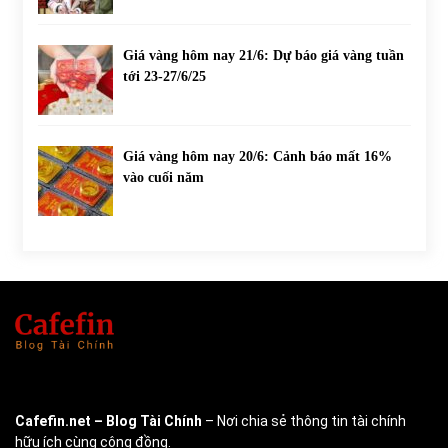
Giá vàng hôm nay 21/6: Dự báo giá vàng tuần
tới 23-27/6/25
Giá vàng hôm nay 20/6: Cảnh báo mất 16%
vào cuối năm
Cafefin.net
– Blog Tài Chính
– Nơi chia sẻ thông tin tài chính
hữu ích cùng cộng đồng.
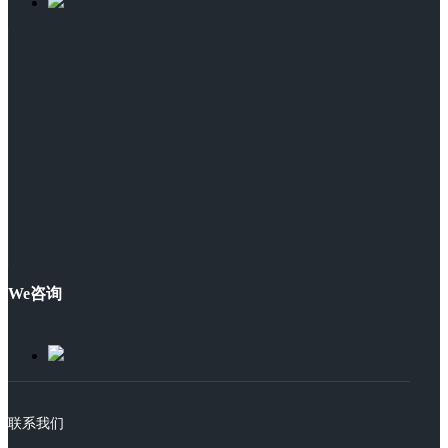
We咨询
联系我们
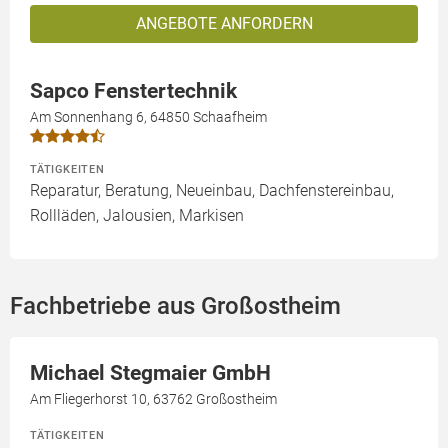
ANGEBOTE ANFORDERN
Sapco Fenstertechnik
Am Sonnenhang 6, 64850 Schaafheim
TÄTIGKEITEN
Reparatur, Beratung, Neueinbau, Dachfenstereinbau,
Rollläden, Jalousien, Markisen
Fachbetriebe aus Großostheim
Michael Stegmaier GmbH
Am Fliegerhorst 10, 63762 Großostheim
TÄTIGKEITEN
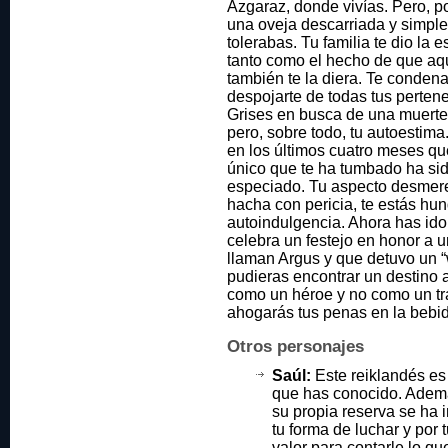
Azgaraz, donde vivías. Pero, po
una oveja descarriada y simpl
tolerabas. Tu familia te dio la 
tanto como el hecho de que aqu
también te la diera. Te condena
despojarte de todas tus pertene
Grises en busca de una muerte
pero, sobre todo, tu autoestima
en los últimos cuatro meses q
único que te ha tumbado ha sid
especiado. Tu aspecto desmere
hacha con pericia, te estás hu
autoindulgencia. Ahora has id
celebra un festejo en honor a u
llaman Argus y que detuvo un 
pudieras encontrar un destino 
como un héroe y no como un trai
ahogarás tus penas en la bebida
Otros personajes
Saúl:
Este reiklandés es 
que has conocido. Ademá
su propia reserva se ha
tu forma de luchar y por 
valor para contarle lo qu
********************
DESCRIPTION OF THE TASK:
Return, without any change, the lines from the one holding "pudieras encontrar un destino" through the end of the listing, and only those.

ANSWER SECTION:
pudieras encontrar un destino 
como un héroe y no como un trai
ahogarás tus penas en la bebida
Otros personajes
Saúl:
Este reiklandés es 
que has conocido. Ademá
su propia reserva se ha
tu forma de luchar y por 
valor para contarle lo qu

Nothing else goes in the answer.